I liked the concept of this but in the end I thought it too “kludgey” and taking too much liberty with the published rules. It also did not precisely do what it was intended to do. The use of a {MW} is now substituting for this rule. 08/08/2018

This is a simple expedient that allows certain Highland and Irish units to melee other foot (including pike armed) as if they had pikes. It is an easy way to account for a variety of polearms, swords, half-pikes, axes, etc. that might allow the unit to get “passed the points” of their opponent and wreak havoc. The unit is typed as Musket & Pike and fits into the appropriate place in FK&P hierarchy of “All Pike”, “Pike Heavy”, “Standard”, and “Shot Heavy”, while being classed as No Pikes against any type of horse.

Guard {Grd}

After some additional trials I now think that the designers not including Bodyguard markers in the final rules was the correct decision. There is one chance in ten (one in five if “gallant”) that something will happen to an officer attached to a unit that suffers hits (saved or unsaved). The most adept bodyguards can not prevent a random shot of sword cut from felling their hero and I have come to think ever officer should take equal chances for equal benefits. The loss of a leader is a profound event (historically and game wise) and it should happen with equal chance. 08/20/2018

In some of the earlier drafts of FK&P there was an option for using a “Lifeguard” token that could be attached to a Commanding General. It could be expended to get a redo on the outcome of a hit on the officer being protected. With small units of horse being added to play the role of Lifeguards the rule was dropped.

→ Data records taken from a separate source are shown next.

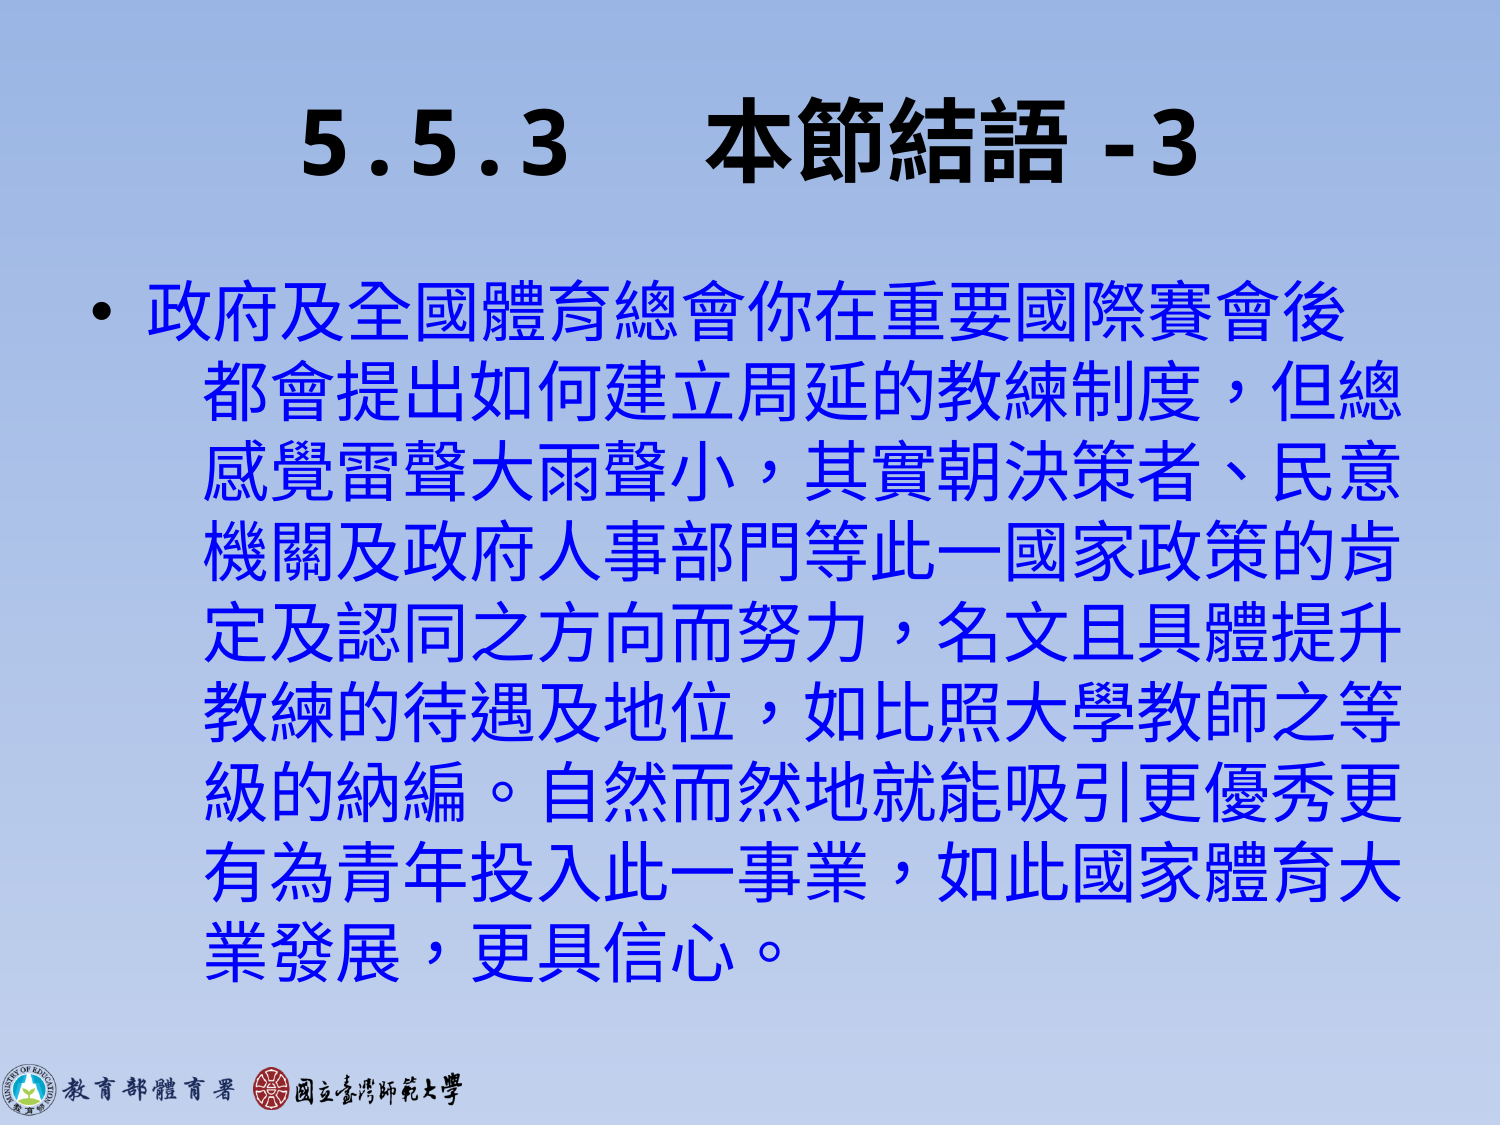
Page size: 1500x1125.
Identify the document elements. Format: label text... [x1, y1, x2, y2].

title 5.5.3 本節結語-3 [75, 45, 1426, 233]
list 政府及全國體育總會你在重要國際賽會後都會提出如何建立周延的教練制度，但總感覺雷聲大雨聲小，其實朝決策者、民意機關及政府人事部門等此一國家政策的肯定及認同之方向而努力，名文且具體提升教練的待遇及地位，如比照大學教師之等級的納編。自然而然地就能吸引更優秀更有為青年投入此一事業，如此國家體育大業發展，更具信心。 [75, 262, 1426, 1005]
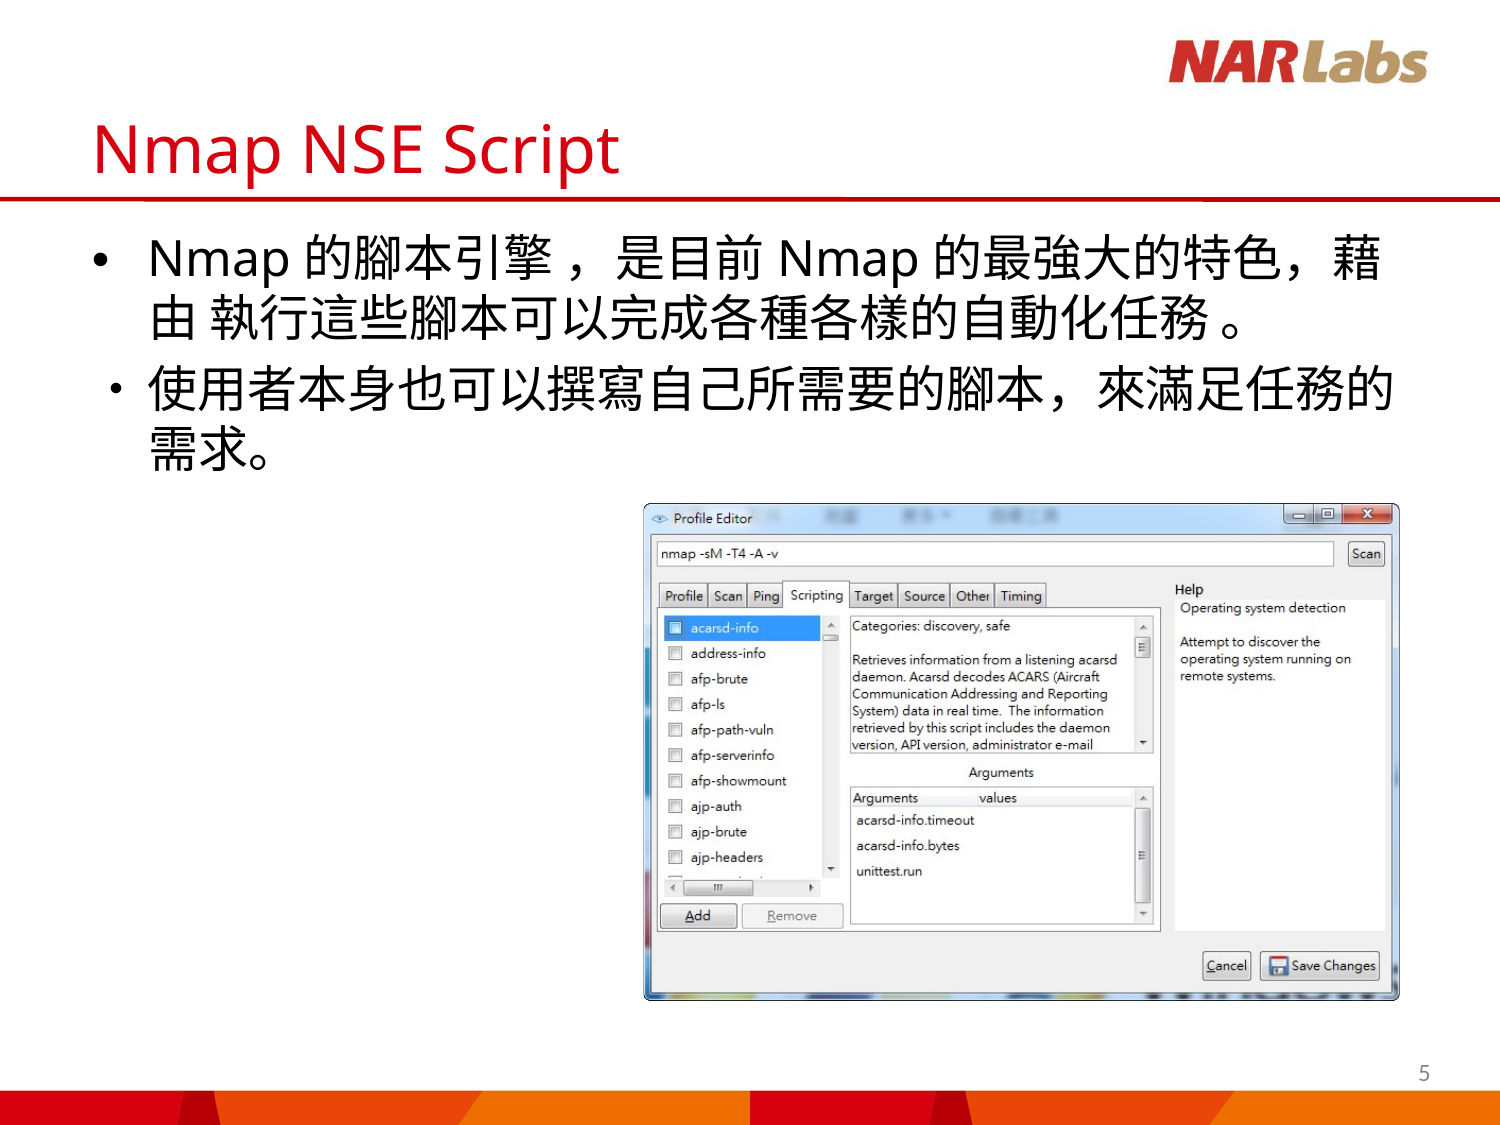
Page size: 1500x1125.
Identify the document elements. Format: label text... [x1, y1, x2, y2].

title Nmap NSE Script [89, 107, 1411, 189]
text_box 5 [1414, 1056, 1448, 1090]
text_box [644, 503, 1400, 1001]
text_box • Nmap的腳本引擎 ，是目前Nmap的最強大的特色，藉由 執行這些腳本可以完成各種各樣的自動化任務 。 • 使用者本身也可以撰寫自己所需要的腳本，來滿足任務的 需求。 [89, 226, 1404, 480]
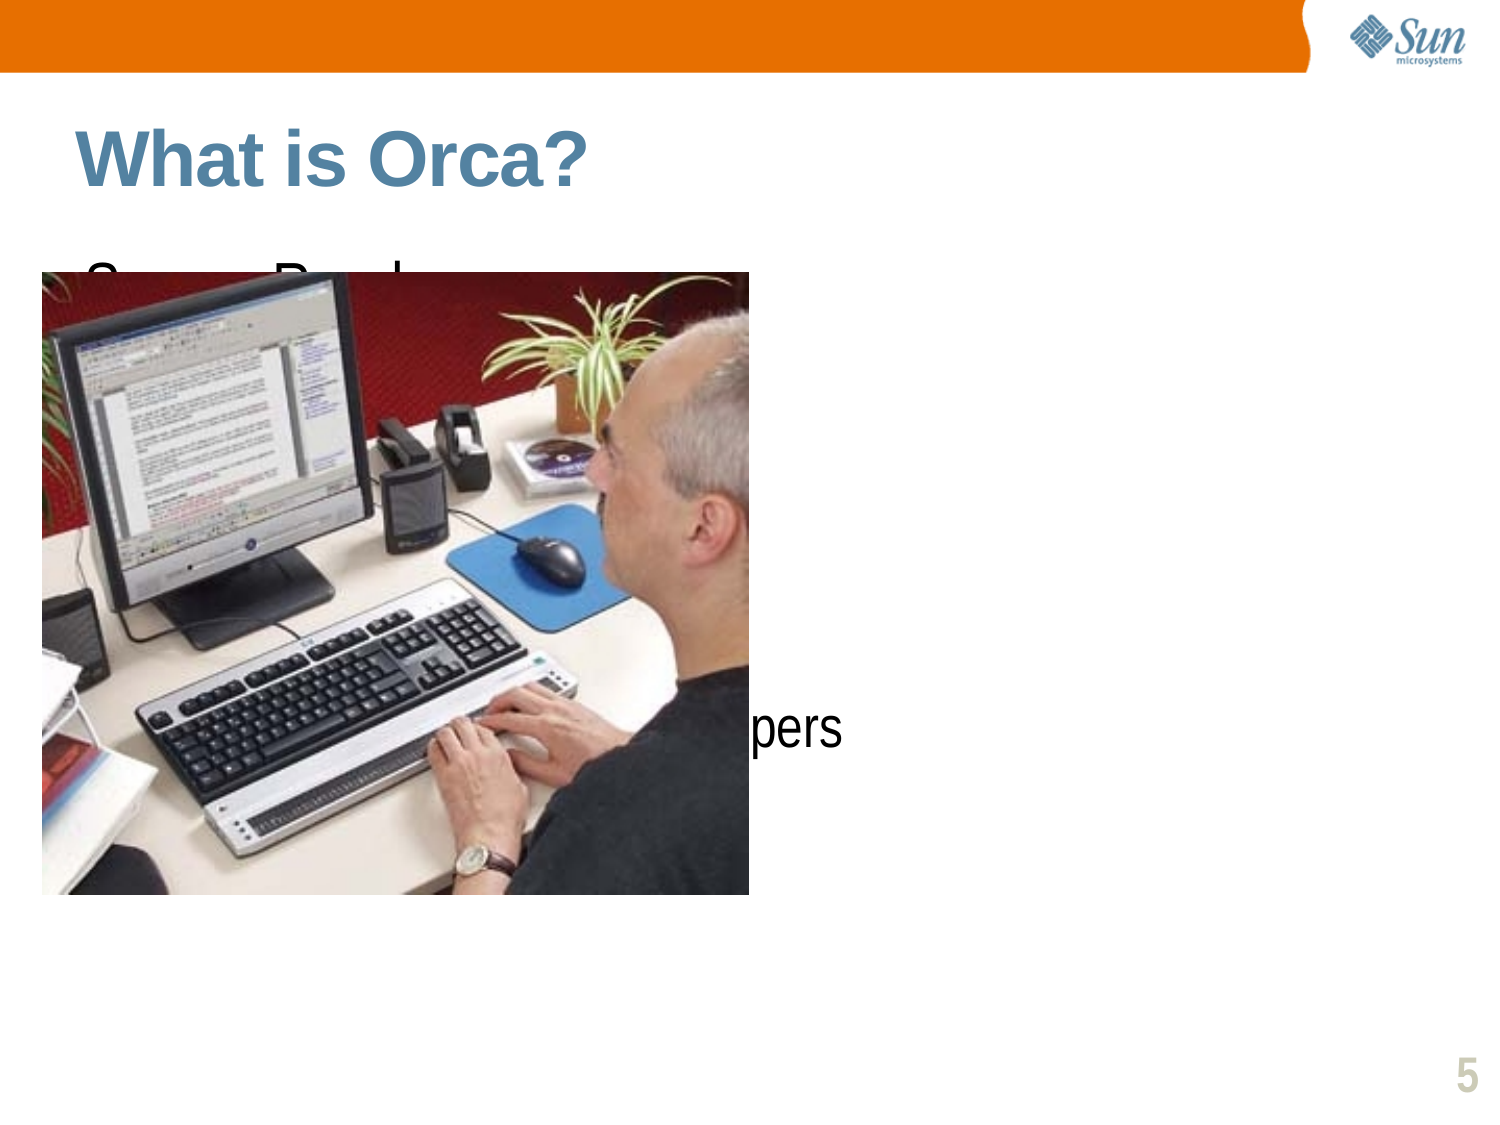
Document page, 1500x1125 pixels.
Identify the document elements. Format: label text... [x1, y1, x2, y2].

picture [0, 0, 1500, 75]
picture [42, 272, 749, 896]
title What is Orca? [75, 122, 1438, 228]
list Screen Reader Speech Braille Magnification Open Source Thriving community of happy users and developers [749, 257, 1402, 1017]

I liked the idea of both and particularly wanted to add it for the benefit of Alisdair Macolla (who usually, it seems, fought on foot). He did have a small fighting unit, “MacColla’s Lifeguards” (again, on foot) which included a smaller group who fought shoulder to shoulder with the general (to help keep him alive it is presumed).

{Grd} is a token that may be added (cost of 3vp) to any general officer (but there should be historic evidence of such a presence). It may be used to absorb a hit on the general and is then expended (with no award of victory points)

Attached Shot {AS} Special 

I like this rule but am not yet happy with its mechanics. I will revisit it again at some later date.  I am, however, now convinced that it should not be used with Highlanders.


I work with lots of situations that call for civilian or proto-military units (the Irish Rebellion of 1641 and Monmouth’s Rebellion of 1685 are two notable examples). The unit type, Rabble, is quite useful but adding a small shooting capability is sometime realistic. Likewise, Highlanders may need slightly more firepower than is used in the primary rules.

In the case of both Rabble and Highlanders this extra firepower is employed by individuals and not as soldiers trained in delivering disciplined volleys. To simulate this a regular {AS} marker can be added (no more than one per unit and at the same cost) to units typed as Rabble or Highlanders.

{AS} works in a special way, different from it’s standard use with horse or artillery: it may fire only at long range (two boxes) either on shooting activation or return fire. It applies one shoot to-hit card and is then expended.